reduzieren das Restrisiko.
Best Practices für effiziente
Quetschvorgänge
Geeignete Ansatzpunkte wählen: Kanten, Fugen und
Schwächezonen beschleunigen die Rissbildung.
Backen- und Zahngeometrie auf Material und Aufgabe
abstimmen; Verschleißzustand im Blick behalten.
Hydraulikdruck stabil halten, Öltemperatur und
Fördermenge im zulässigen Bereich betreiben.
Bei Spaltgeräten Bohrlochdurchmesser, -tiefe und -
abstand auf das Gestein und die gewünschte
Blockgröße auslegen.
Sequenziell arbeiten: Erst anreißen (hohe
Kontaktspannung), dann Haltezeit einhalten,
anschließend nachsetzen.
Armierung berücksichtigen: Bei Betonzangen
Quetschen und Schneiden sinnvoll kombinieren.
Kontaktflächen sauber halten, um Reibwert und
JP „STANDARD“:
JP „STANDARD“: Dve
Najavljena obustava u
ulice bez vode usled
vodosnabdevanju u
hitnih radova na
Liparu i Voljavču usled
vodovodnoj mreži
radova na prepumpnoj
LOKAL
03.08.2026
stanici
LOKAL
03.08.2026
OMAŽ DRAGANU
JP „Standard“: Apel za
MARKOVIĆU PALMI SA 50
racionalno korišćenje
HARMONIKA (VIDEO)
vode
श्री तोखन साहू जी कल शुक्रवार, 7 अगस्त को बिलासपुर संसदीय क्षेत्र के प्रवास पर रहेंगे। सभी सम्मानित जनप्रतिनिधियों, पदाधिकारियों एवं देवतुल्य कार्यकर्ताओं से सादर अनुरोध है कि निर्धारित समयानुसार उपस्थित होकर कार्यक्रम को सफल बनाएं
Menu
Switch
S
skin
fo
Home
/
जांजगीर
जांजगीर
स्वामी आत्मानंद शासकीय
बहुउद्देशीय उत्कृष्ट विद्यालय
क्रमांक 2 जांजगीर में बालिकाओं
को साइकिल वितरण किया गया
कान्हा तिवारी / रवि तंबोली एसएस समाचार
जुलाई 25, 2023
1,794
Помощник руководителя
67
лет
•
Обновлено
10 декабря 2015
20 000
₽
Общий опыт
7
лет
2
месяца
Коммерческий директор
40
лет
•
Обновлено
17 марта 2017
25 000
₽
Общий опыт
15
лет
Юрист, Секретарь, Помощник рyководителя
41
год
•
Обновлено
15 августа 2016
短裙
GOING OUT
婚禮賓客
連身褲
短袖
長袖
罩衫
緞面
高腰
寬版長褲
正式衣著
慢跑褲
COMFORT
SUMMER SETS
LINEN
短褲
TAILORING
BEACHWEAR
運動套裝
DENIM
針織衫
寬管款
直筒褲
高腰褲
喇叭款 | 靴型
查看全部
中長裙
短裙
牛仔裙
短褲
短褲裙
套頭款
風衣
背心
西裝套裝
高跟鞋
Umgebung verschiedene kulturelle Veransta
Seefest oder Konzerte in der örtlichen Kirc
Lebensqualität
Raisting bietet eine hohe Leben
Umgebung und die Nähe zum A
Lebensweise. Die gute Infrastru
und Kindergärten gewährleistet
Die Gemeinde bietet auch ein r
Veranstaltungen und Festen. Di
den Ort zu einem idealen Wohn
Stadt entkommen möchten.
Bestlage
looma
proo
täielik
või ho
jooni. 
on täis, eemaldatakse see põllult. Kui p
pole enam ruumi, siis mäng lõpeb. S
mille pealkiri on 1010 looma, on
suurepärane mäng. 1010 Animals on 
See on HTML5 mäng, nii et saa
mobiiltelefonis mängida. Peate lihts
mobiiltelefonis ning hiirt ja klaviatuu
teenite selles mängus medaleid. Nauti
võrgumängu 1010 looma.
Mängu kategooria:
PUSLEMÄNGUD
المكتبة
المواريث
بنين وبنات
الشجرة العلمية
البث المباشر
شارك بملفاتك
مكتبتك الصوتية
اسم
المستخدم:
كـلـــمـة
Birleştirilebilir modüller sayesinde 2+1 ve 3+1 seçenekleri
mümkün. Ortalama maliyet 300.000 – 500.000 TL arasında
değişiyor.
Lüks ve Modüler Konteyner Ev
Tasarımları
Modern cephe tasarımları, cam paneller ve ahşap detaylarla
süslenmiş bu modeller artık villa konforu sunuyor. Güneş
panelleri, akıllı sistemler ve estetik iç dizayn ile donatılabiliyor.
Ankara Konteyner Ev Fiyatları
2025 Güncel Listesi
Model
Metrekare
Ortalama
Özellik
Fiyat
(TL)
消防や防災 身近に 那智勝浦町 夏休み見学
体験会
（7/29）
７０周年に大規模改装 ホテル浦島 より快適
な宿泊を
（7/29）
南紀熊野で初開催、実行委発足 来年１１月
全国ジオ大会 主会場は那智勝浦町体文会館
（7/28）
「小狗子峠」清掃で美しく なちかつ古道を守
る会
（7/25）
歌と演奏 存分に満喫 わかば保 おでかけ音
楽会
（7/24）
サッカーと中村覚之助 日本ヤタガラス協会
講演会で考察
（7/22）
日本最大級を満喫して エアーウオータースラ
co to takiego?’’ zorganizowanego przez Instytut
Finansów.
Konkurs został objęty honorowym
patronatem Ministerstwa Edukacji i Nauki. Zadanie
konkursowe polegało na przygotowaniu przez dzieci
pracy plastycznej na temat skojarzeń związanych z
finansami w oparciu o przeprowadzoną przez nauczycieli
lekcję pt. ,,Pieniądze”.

* * * * *

- What to work on -
Retype the data exactly as it reads.

- Response area -
reduzieren das Restrisiko.
Best Practices für effiziente
Quetschvorgänge
Geeignete Ansatzpunkte wählen: Kanten, Fugen und
Schwächezonen beschleunigen die Rissbildung.
Backen- und Zahngeometrie auf Material und Aufgabe
abstimmen; Verschleißzustand im Blick behalten.
Hydraulikdruck stabil halten, Öltemperatur und
Fördermenge im zulässigen Bereich betreiben.
Bei Spaltgeräten Bohrlochdurchmesser, -tiefe und -
abstand auf das Gestein und die gewünschte
Blockgröße auslegen.
Sequenziell arbeiten: Erst anreißen (hohe
Kontaktspannung), dann Haltezeit einhalten,
anschließend nachsetzen.
Armierung berücksichtigen: Bei Betonzangen
Quetschen und Schneiden sinnvoll kombinieren.
Kontaktflächen sauber halten, um Reibwert und
JP „STANDARD“:
JP „STANDARD“: Dve
Najavljena obustava u
ulice bez vode usled
vodosnabdevanju u
hitnih radova na
Liparu i Voljavču usled
vodovodnoj mreži
radova na prepumpnoj
LOKAL
03.08.2026
stanici
LOKAL
03.08.2026
OMAŽ DRAGANU
JP „Standard“: Apel za
MARKOVIĆU PALMI SA 50
racionalno korišćenje
HARMONIKA (VIDEO)
vode
श्री तोखन साहू जी कल शुक्रवार, 7 अगस्त को बिलासपुर संसदीय क्षेत्र के प्रवास पर रहेंगे। सभी सम्मानित जनप्रतिनिधियों, पदाधिकारियों एवं देवतुल्य कार्यकर्ताओं से सादर अनुरोध है कि निर्धारित समयानुसार उपस्थित होकर कार्यक्रम को सफल बनाएं
Menu
Switch
S
skin
fo
Home
/
जांजगीर
जांजगीर
स्वामी आत्मानंद शासकीय
बहुउद्देशीय उत्कृष्ट विद्यालय
क्रमांक 2 जांजगीर में बालिकाओं
को साइकिल वितरण किया गया
कान्हा तिवारी / रवि तंबोली एसएस समाचार
जुलाई 25, 2023
1,794
Помощник руководителя
67
лет
•
Обновлено
10 декабря 2015
20 000
₽
Общий опыт
7
лет
2
месяца
Коммерческий директор
40
лет
•
Обновлено
17 марта 2017
25 000
₽
Общий опыт
15
лет
Юрист, Секретарь, Помощник рyководителя
41
год
•
Обновлено
15 августа 2016
短裙
GOING OUT
婚禮賓客
連身褲
短袖
長袖
罩衫
緞面
高腰
寬版長褲
正式衣著
慢跑褲
COMFORT
SUMMER SETS
LINEN
短褲
TAILORING
BEACHWEAR
運動套裝
DENIM
針織衫
寬管款
直筒褲
高腰褲
喇叭款 | 靴型
查看全部
中長裙
短裙
牛仔裙
短褲
短褲裙
套頭款
風衣
背心
西裝套裝
高跟鞋
Umgebung verschiedene kulturelle Veransta
Seefest oder Konzerte in der örtlichen Kirc
Lebensqualität
Raisting bietet eine hohe Leben
Umgebung und die Nähe zum A
Lebensweise. Die gute Infrastru
und Kindergärten gewährleistet
Die Gemeinde bietet auch ein r
Veranstaltungen und Festen. Di
den Ort zu einem idealen Wohn
Stadt entkommen möchten.
Bestlage
looma
proo
täielik
või ho
jooni. 
on täis, eemaldatakse see põllult. Kui p
pole enam ruumi, siis mäng lõpeb. S
mille pealkiri on 1010 looma, on
suurepärane mäng. 1010 Animals on 
See on HTML5 mäng, nii et saa
mobiiltelefonis mängida. Peate lihts
mobiiltelefonis ning hiirt ja klaviatuu
teenite selles mängus medaleid. Nauti
võrgumängu 1010 looma.
Mängu kategooria:
PUSLEMÄNGUD
المكتبة
المواريث
بنين وبنات
الشجرة العلمية
البث المباشر
شارك بملفاتك
مكتبتك الصوتية
اسم
المستخدم:
كـلـــمـة
Birleştirilebilir modüller sayesinde 2+1 ve 3+1 seçenekleri
mümkün. Ortalama maliyet 300.000 – 500.000 TL arasında
değişiyor.
Lüks ve Modüler Konteyner Ev
Tasarımları
Modern cephe tasarımları, cam paneller ve ahşap detaylarla
süslenmiş bu modeller artık villa konforu sunuyor. Güneş
panelleri, akıllı sistemler ve estetik iç dizayn ile donatılabiliyor.
Ankara Konteyner Ev Fiyatları
2025 Güncel Listesi
Model
Metrekare
Ortalama
Özellik
Fiyat
(TL)
消防や防災 身近に 那智勝浦町 夏休み見学
体験会
（7/29）
７０周年に大規模改装 ホテル浦島 より快適
な宿泊を
（7/29）
南紀熊野で初開催、実行委発足 来年１１月
全国ジオ大会 主会場は那智勝浦町体文会館
（7/28）
「小狗子峠」清掃で美しく なちかつ古道を守
る会
（7/25）
歌と演奏 存分に満喫 わかば保 おでかけ音
楽会
（7/24）
サッカーと中村覚之助 日本ヤタガラス協会
講演会で考察
（7/22）
日本最大級を満喫して エアーウオータースラ
co to takiego?’’ zorganizowanego przez Instytut
Finansów.
Konkurs został objęty honorowym
patronatem Ministerstwa Edukacji i Nauki. Zadanie
konkursowe polegało na przygotowaniu przez dzieci
pracy plastycznej na temat skojarzeń związanych z
finansami w oparciu o przeprowadzoną przez nauczycieli
lekcję pt. ,,Pieniądze”.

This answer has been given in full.